### Assignment
Lines with the word "цвета" in them must be copied from the records below.

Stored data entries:
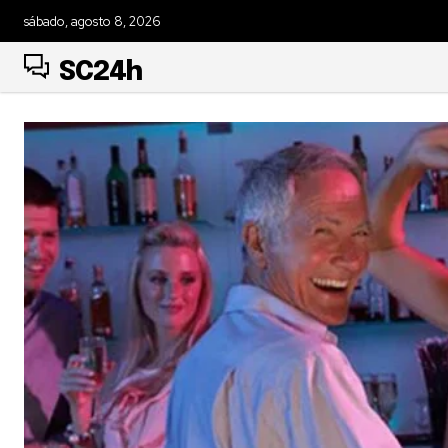
sábado, agosto 8, 2026
SC24h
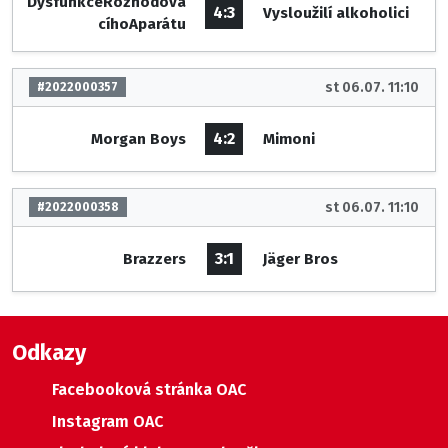
DysfunkceRozhodova
4:3
Vysloužilí alkoholici
cíhoAparátu
st 06.07. 11:10
#2022000357
4:2
Morgan Boys
Mimoni
st 06.07. 11:10
#2022000358
3:1
Brazzers
Jäger Bros
Odkazy
Facebooková stránka OAC
Instagram OAC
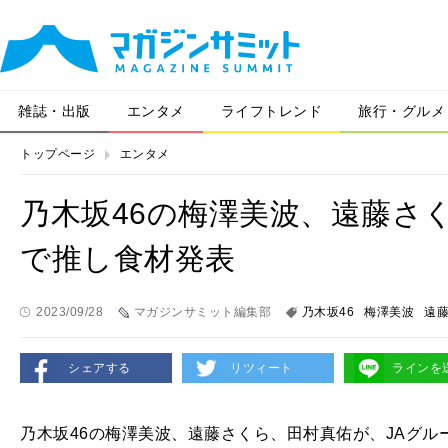
雑誌・出版
エンタメ
ライフトレンド
旅行・グルメ
トップページ
エンタメ
乃木坂46の梅澤美波、遠藤さく
で推し食材発表
2023/09/28
マガジンサミット編集部
乃木坂46
梅澤美波
遠
シェアする
リツィート
ラインを
乃木坂46の梅澤美波、遠藤さくら、田村真佑が、JAグル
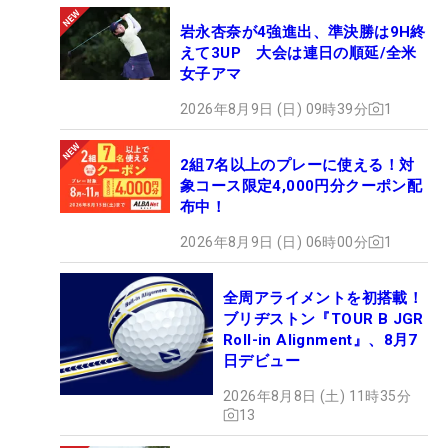
岩永杏奈が4強進出、準決勝は9H終
えて3UP 大会は連日の順延/全米
女子アマ
2026年8月9日 (日) 09時39分
1
2組7名以上のプレーに使える！対
象コース限定4,000円分クーポン配
布中！
2026年8月9日 (日) 06時00分
1
全周アライメントを初搭載！
ブリヂストン『TOUR B JGR
Roll-in Alignment』、8月7
日デビュー
2026年8月8日 (土) 11時35分
13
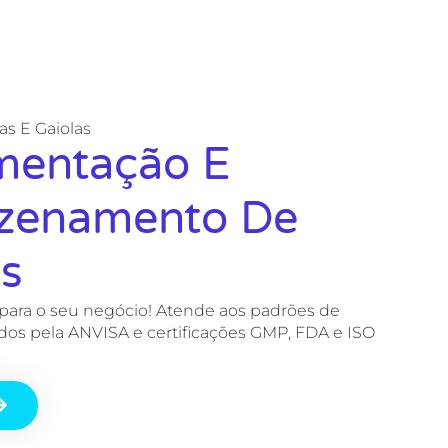
ras E Gaiolas
mentação E
zenamento De
s
 para o seu negócio! Atende aos padrões de
dos pela ANVISA e certificações GMP, FDA e ISO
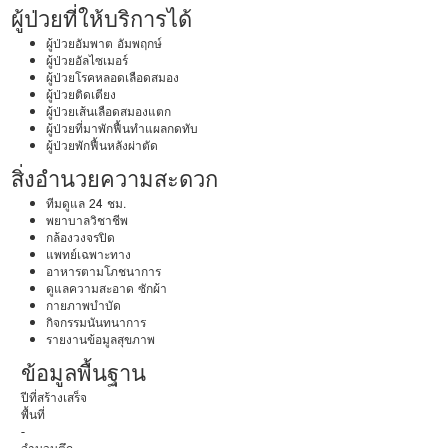
ผู้ป่วยที่ให้บริการได้
ผู้ป่วยอัมพาต อัมพฤกษ์
ผู้ป่วยอัลไซเมอร์
ผู้ป่วยโรคหลอดเลือดสมอง
ผู้ป่วยติดเตียง
ผู้ป่วยเส้นเลือดสมองแตก
ผู้ป่วยที่มาพักฟื้นทำแผลกดทับ
ผู้ป่วยพักฟื้นหลังผ่าตัด
สิ่งอำนวยความสะดวก
ทีมดูแล 24 ชม.
พยาบาลวิชาชีพ
กล้องวงจรปิด
แพทย์เฉพาะทาง
อาหารตามโภชนาการ
ดูแลความสะอาด ซักผ้า
กายภาพบำบัด
กิจกรรมนันทนาการ
รายงานข้อมูลสุขภาพ
ข้อมูลพื้นฐาน
ปีที่สร้างเสร็จ
พื้นที่
-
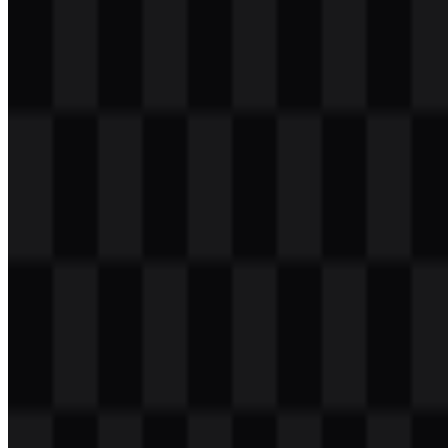
Daftar Isi
11 bagian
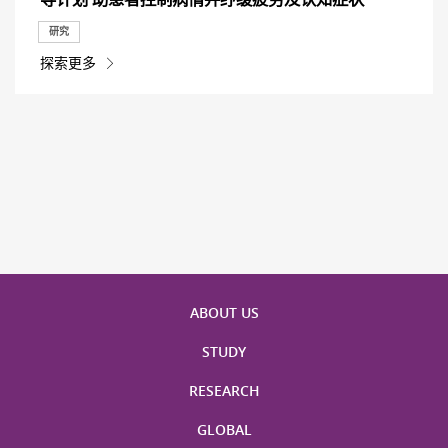
研究
探索更多
ABOUT US
STUDY
RESEARCH
GLOBAL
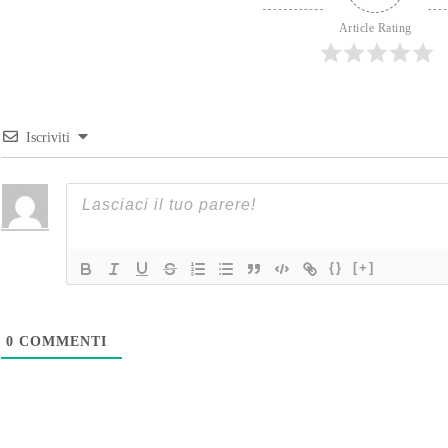
Article Rating
Iscriviti
{}
[+]
0
COMMENTI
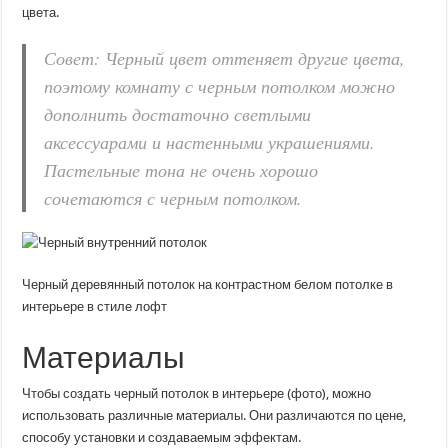
цвета.
Совет: Черный цвет оттеняет другие цвета,
поэтому комнату с черным потолком можно
дополнить достаточно светлыми
аксессуарами и настенными украшениями.
Пастельные тона не очень хорошо
сочетаются с черным потолком.
Черный деревянный потолок на контрастном белом потолке в
интерьере в стиле лофт
Материалы
Чтобы создать черный потолок в интерьере (фото), можно
использовать различные материалы. Они различаются по цене,
способу установки и создаваемым эффектам.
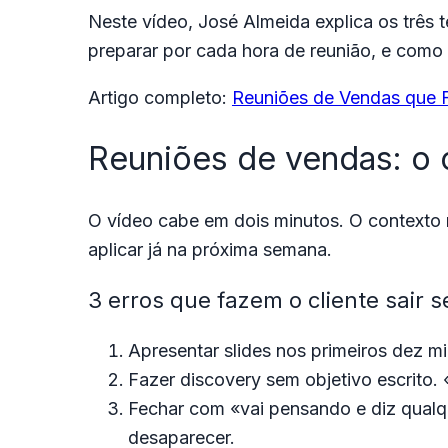
Neste vídeo, José Almeida explica os três
preparar por cada hora de reunião, e como 
Artigo completo:
Reuniões de Vendas que 
Reuniões de vendas: o 
O vídeo cabe em dois minutos. O contexto 
aplicar já na próxima semana.
3 erros que fazem o cliente sair
Apresentar slides nos primeiros dez mi
Fazer discovery sem objetivo escrito.
Fechar com «vai pensando e diz qualq
desaparecer.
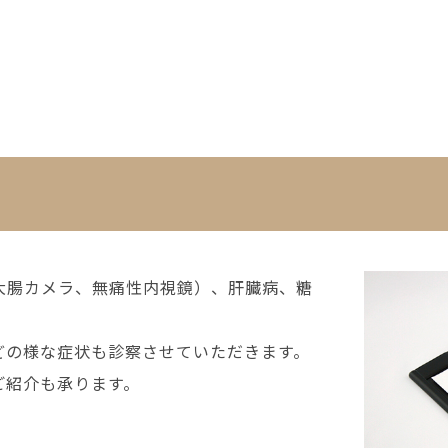
大腸カメラ、無痛性内視鏡）、肝臓病、糖
どの様な症状も診察させていただきます。
ご紹介も承ります。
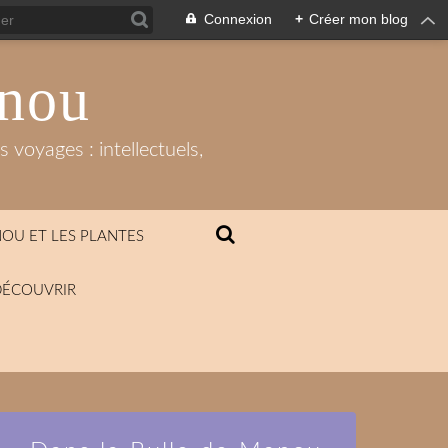
Connexion
+
Créer mon blog
anou
 voyages : intellectuels,
OU ET LES PLANTES
DÉCOUVRIR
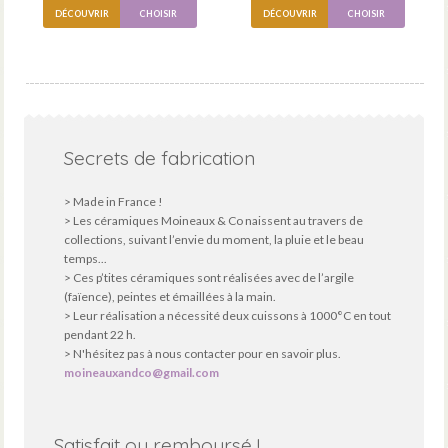
DÉCOUVRIR
CHOISIR
DÉCOUVRIR
CHOISIR
Secrets de fabrication
> Made in France !
> Les céramiques Moineaux & Co naissent au travers de
collections, suivant l’envie du moment, la pluie et le beau
temps...
> Ces p’tites céramiques sont réalisées avec de l’argile
(faïence), peintes et émaillées à la main.
> Leur réalisation a nécessité deux cuissons à 1000°C en tout
pendant 22 h.
> N'hésitez pas à nous contacter pour en savoir plus.
moineauxandco@gmail.com
Satisfait ou remboursé !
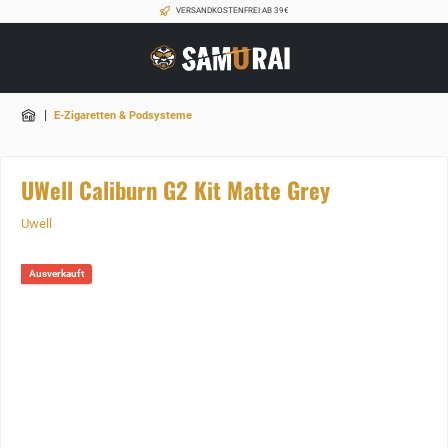
VERSANDKOSTENFREI AB 39€
|
E-Zigaretten & Podsysteme
UWell Caliburn G2 Kit Matte Grey
Uwell
Ausverkauft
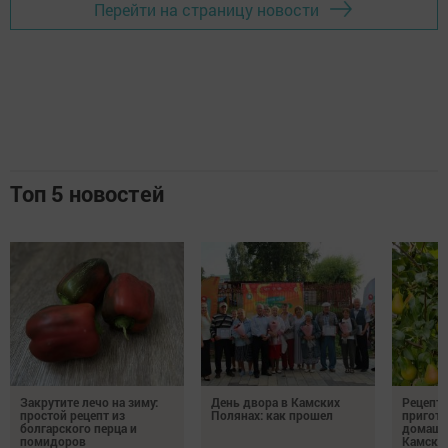
Перейти на страницу новости
Топ 5 новостей
Закрутите лечо на зиму:
День двора в Камских
Рецепты
простой рецепт из
Полянах: как прошел
пригото
болгарского перца и
домашн
помидоров
Камски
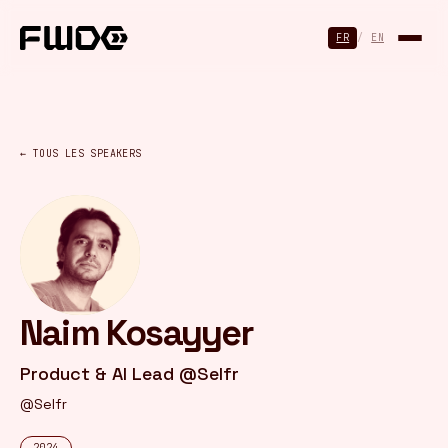
Panneau de gestion des cookies
FR
/
EN
← TOUS LES SPEAKERS
Naim Kosayyer
Product & AI Lead @Selfr
@Selfr
2024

### Reply
цвета.
Совет: Черный цвет оттеняет другие цвета,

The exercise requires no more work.